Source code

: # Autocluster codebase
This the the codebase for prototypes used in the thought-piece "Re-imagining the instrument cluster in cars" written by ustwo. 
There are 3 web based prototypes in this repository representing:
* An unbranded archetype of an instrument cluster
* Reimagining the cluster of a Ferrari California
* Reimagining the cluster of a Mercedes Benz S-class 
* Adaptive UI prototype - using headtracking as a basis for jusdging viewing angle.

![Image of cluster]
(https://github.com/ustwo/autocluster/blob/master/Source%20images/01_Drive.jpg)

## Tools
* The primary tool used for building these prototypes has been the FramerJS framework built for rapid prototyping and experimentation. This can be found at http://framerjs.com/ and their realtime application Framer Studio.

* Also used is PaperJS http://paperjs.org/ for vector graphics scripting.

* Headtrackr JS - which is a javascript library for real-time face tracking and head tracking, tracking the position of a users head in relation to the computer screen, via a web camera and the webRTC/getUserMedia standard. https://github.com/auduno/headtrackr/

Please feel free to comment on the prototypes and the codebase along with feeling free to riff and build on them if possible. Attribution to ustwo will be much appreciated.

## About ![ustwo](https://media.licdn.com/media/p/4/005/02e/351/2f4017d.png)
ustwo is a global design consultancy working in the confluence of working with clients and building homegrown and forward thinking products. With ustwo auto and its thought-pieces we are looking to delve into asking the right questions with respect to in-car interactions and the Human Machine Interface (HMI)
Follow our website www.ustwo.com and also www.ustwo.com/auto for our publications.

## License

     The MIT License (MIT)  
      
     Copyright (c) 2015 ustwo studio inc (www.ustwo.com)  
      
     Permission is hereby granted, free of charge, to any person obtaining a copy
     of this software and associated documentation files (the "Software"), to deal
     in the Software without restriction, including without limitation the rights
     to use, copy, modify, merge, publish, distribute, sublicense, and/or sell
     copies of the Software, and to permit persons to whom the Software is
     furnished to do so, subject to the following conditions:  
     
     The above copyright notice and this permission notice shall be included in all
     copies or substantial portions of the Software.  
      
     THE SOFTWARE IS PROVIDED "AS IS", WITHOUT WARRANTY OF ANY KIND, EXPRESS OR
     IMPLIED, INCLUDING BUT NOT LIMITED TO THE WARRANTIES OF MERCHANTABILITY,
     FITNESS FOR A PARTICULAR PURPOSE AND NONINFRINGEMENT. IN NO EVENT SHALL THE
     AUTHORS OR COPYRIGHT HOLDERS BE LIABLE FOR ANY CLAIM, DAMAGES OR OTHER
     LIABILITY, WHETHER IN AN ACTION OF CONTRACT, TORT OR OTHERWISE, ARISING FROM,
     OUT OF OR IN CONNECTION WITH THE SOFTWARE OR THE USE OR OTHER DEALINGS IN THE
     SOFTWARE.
- - - - - - -
Try it
Transcribe every one of the lines above word for word, without changing anything.

Response to the task
Source code

: # Autocluster codebase
This the the codebase for prototypes used in the thought-piece "Re-imagining the instrument cluster in cars" written by ustwo. 
There are 3 web based prototypes in this repository representing:
* An unbranded archetype of an instrument cluster
* Reimagining the cluster of a Ferrari California
* Reimagining the cluster of a Mercedes Benz S-class 
* Adaptive UI prototype - using headtracking as a basis for jusdging viewing angle.

![Image of cluster]
(https://github.com/ustwo/autocluster/blob/master/Source%20images/01_Drive.jpg)

## Tools
* The primary tool used for building these prototypes has been the FramerJS framework built for rapid prototyping and experimentation. This can be found at http://framerjs.com/ and their realtime application Framer Studio.

* Also used is PaperJS http://paperjs.org/ for vector graphics scripting.

* Headtrackr JS - which is a javascript library for real-time face tracking and head tracking, tracking the position of a users head in relation to the computer screen, via a web camera and the webRTC/getUserMedia standard. https://github.com/auduno/headtrackr/

Please feel free to comment on the prototypes and the codebase along with feeling free to riff and build on them if possible. Attribution to ustwo will be much appreciated.

## About ![ustwo](https://media.licdn.com/media/p/4/005/02e/351/2f4017d.png)
ustwo is a global design consultancy working in the confluence of working with clients and building homegrown and forward thinking products. With ustwo auto and its thought-pieces we are looking to delve into asking the right questions with respect to in-car interactions and the Human Machine Interface (HMI)
Follow our website www.ustwo.com and also www.ustwo.com/auto for our publications.

## License

     The MIT License (MIT)  
      
     Copyright (c) 2015 ustwo studio inc (www.ustwo.com)  
      
     Permission is hereby granted, free of charge, to any person obtaining a copy
     of this software and associated documentation files (the "Software"), to deal
     in the Software without restriction, including without limitation the rights
     to use, copy, modify, merge, publish, distribute, sublicense, and/or sell
     copies of the Software, and to permit persons to whom the Software is
     furnished to do so, subject to the following conditions:  
     
     The above copyright notice and this permission notice shall be included in all
     copies or substantial portions of the Software.  
      
     THE SOFTWARE IS PROVIDED "AS IS", WITHOUT WARRANTY OF ANY KIND, EXPRESS OR
     IMPLIED, INCLUDING BUT NOT LIMITED TO THE WARRANTIES OF MERCHANTABILITY,
     FITNESS FOR A PARTICULAR PURPOSE AND NONINFRINGEMENT. IN NO EVENT SHALL THE
     AUTHORS OR COPYRIGHT HOLDERS BE LIABLE FOR ANY CLAIM, DAMAGES OR OTHER
     LIABILITY, WHETHER IN AN ACTION OF CONTRACT, TORT OR OTHERWISE, ARISING FROM,
     OUT OF OR IN CONNECTION WITH THE SOFTWARE OR THE USE OR OTHER DEALINGS IN THE
     SOFTWARE.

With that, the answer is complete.